* **Texto do documento**:
*-*-*

A figuração do feminino parece oscilar entre os extremos da destruição e da doçura: de um lado, bailarinas de talco fugindo de caixas de música; do outro, sereias na proa dos naufrágios. Extremos que se encontram sob o denominador comum da transgressão e por trás dos quais, talvez, seja possível adivinhar as dores da vida comezinha, embaçada pela rotina, num prédio de escritórios onde secretárias de vaneiam rubricando a manhã.
Ainda que haja momentos de distensão – uma cerveja no céu no dia do Juízo, ou a festa ao fim do dilúvio universal – o que predomina é um clima de guerra que recruta os elementos naturais (fogo, chuva, relâmpagos), a paisagem urbana (com seus edifícios antropófagos e ofídicos metros) e o próprio corpo. Corpo frágil e potente, estojo de chagas, gritos, garras e, sobretudo, dentes – o que se pode verificar em passagens como “ela morde todos os chicotes” (“A Valquíria”), “o perigo das águas invencíveis que eu mordia, atada ao mastro” (“Visita da Sereia”), “mordo a capa ensandecida do bandido” (“Vísceras Noturnas”), “mastigo as asas de tua máscara” (“Musa”).

*-*-*

* **Exercício 1**: Extraia sem nenhuma mudança as linhas dos registros, começando na linha que contém "pose: elev=243.1 azim=120.6" e terminando no fim dos registros. Deixe as imagens fora da resposta.

* **Material do exercício**:
*-*-*

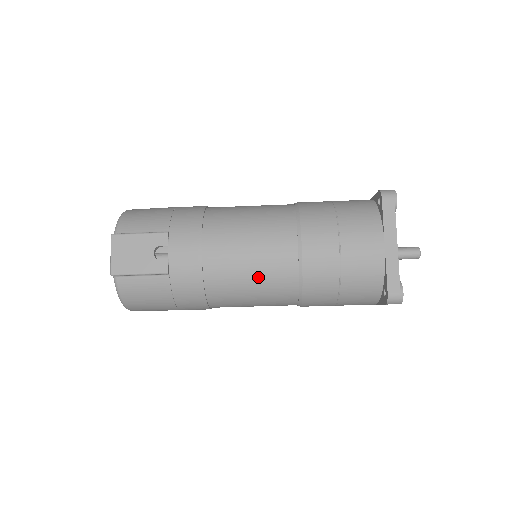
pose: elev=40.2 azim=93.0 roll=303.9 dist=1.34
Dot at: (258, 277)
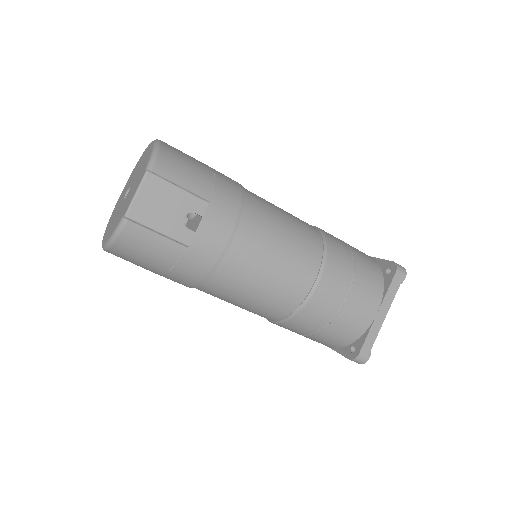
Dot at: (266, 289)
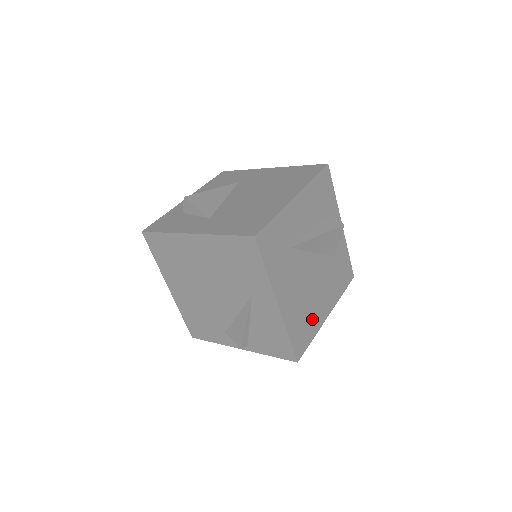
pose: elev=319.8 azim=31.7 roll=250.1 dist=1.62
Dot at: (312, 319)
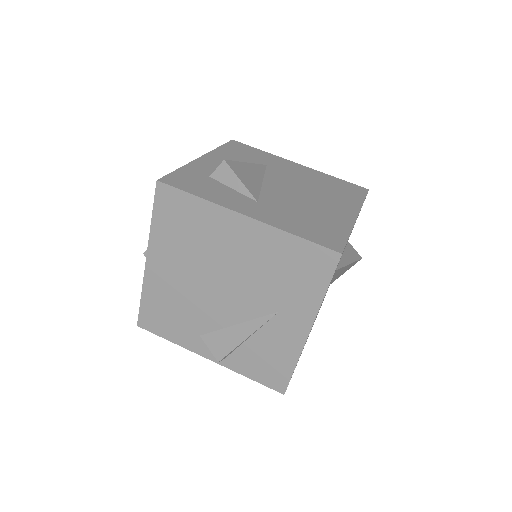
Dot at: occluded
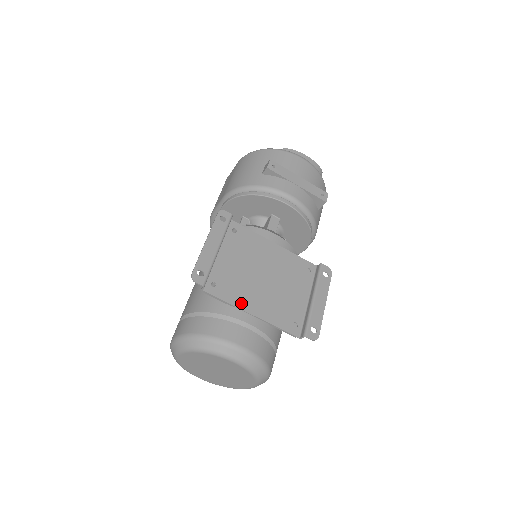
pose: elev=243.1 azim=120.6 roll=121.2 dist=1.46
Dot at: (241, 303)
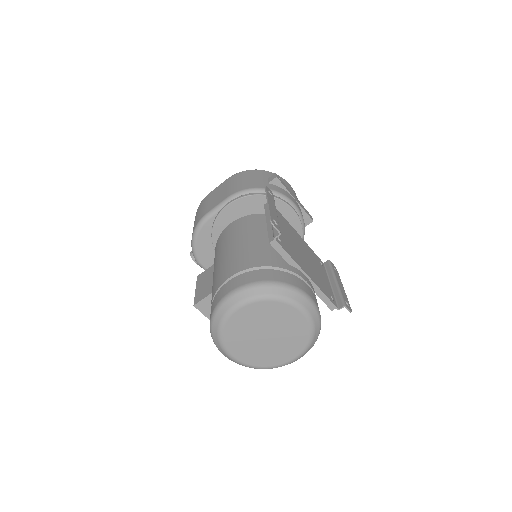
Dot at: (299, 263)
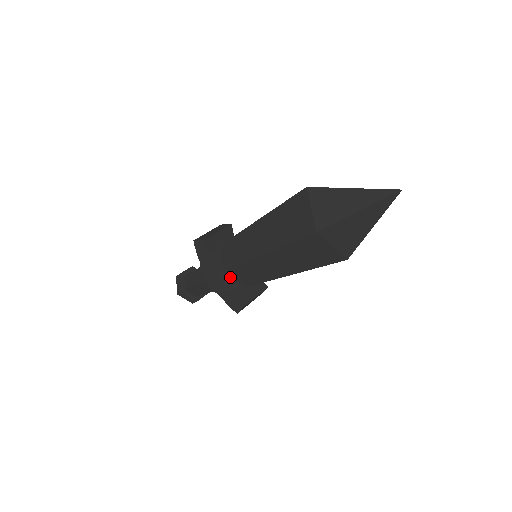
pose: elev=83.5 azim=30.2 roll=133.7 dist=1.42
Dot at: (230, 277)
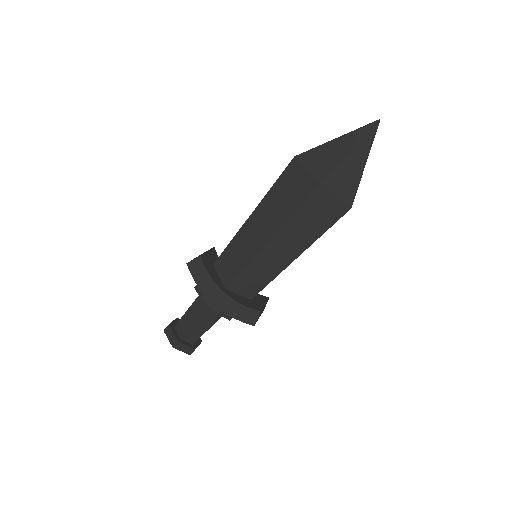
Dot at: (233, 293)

*-*-*

* **Exercício 2**: Liste todos os títulos que, no texto do documento, aparecem entre parênteses logo depois das citações.

* **Resposta do exercício 1**:
pose: elev=243.1 azim=120.6 roll=121.2 dist=1.46
Dot at: (241, 303)
Dot at: (299, 263)
pose: elev=83.5 azim=30.2 roll=133.7 dist=1.42
Dot at: (230, 277)
Dot at: (233, 293)

* **Resposta do exercício 2**:
"A Valquíria"
"Visita da Sereia"
"Vísceras Noturnas"
"Musa"